The golden rule of arts and sciences is that whoever has the gold makes the rules, and I proceeded as instructed. This was early 2000, so Eclipse was not the mature, sophisticated no-brainer option it is today. I used Textpad, and rigged up my editor macros so I could launch a compile with a single keystroke, and I used regexes to parse the compiler output and put my cursor on the reported location of compile errors. So I had a little IDE with everything but a debugger.
To trace my code I used the good old fashioned technique of inserting writes to the console that logged position in the code and the state of any variables I cared to inspect. It was crude, it was time-consuming, it had to be pulled out once the code worked and it sometimes had confusing side-effects (eg forcing initialisation earlier than it might otherwise have occurred resulting in code that only works while the trace is present).
Under these conditions my class methods got shorter and more and more sharply defined, until typically they did exactly one very well defined operation. They also tended to be specifically designed for easy testing, with simple and completely deterministic output so I could test them independently.
The long and the short of it is that when debugging is more painful than designing, the path of least resistance is better design.
What turned this from an observation to a certainty was the success of the project. Suddenly there was budget and I had a "proper" IDE with an integrated debugger. Over the course of the next two weeks I noticed a reversion to prior habits, with "sketch" code made to work by iterative refinement in the debugger.
Having noticed this I recreated some earlier work using a debugger in place of thoughtful design. Interestingly, taking away the debugger slowed development only slightly, and the finished code was vastly better quality particularly from a maintenance perspective.
Don't get me wrong: there is a place for debuggers. Personally, I think that place is in the hands of the team leader, to be brought out in times of dire need to figure out a mystery, and then taken away again before people lose their discipline.
People won't want to ask for it because that would be an admission of weakness in front of their peers, and the act of explaining the need and the surrounding context may well induce peer insights that solve the problem - or even better designs free from the problem.
Some of the comments provoked by this tale of mine are quite telling. Here's some context for those of you who don't read the comments:
- I am called a liar because Eclipse has a debugger. At the time of the incident Eclipse was very new, and I'm not sure it had a debugger at that stage. Besides, I was new to Java. How the hell can you expect an isolated noob to know what his options are?
Having used Eclipse more than a decade after the incident, I have to say I found the user experience very lacking. I really doubt I would have been able to configure and use it as a Java noob.
- Someone else has a go at me for blaming the tools for a lack of discipline on my part.
This person has conflated responsibility and cause. Blame is about responsibility and answerability. Gravity makes things fall. It is the cause but strictly speaking it isn't responsible because it doesn't have to answer for anything to anyone. Quite apart from this, the experiment does not even determine cause. I already knew I would follow the path of least resistance.

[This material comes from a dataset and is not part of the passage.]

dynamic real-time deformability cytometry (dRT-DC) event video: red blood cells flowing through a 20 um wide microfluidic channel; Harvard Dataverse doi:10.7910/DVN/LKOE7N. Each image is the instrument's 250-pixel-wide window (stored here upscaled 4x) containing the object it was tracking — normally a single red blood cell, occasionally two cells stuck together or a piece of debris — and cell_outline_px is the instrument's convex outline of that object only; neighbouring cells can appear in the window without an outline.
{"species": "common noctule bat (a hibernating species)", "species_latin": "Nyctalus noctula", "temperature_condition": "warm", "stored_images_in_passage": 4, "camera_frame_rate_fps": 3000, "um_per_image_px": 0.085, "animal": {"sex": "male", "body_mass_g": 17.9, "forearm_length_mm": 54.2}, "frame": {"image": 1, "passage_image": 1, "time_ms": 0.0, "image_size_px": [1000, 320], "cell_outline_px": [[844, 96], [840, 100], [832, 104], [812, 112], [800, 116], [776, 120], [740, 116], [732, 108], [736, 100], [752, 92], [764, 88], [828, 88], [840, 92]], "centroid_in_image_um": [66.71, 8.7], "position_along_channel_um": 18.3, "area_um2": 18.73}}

The question was whether this had a significant impact on code quality, and it does.
The validity of the result is reinforced by the fact that subject knowledge of the experiment tends to bias it against unflattering outcomes.
A valid criticism that should have been levelled is that the sample set is far too small. To this I reply, "Quite right. Off you go then. All the best with your thesis, and don't forget to quote and credit me."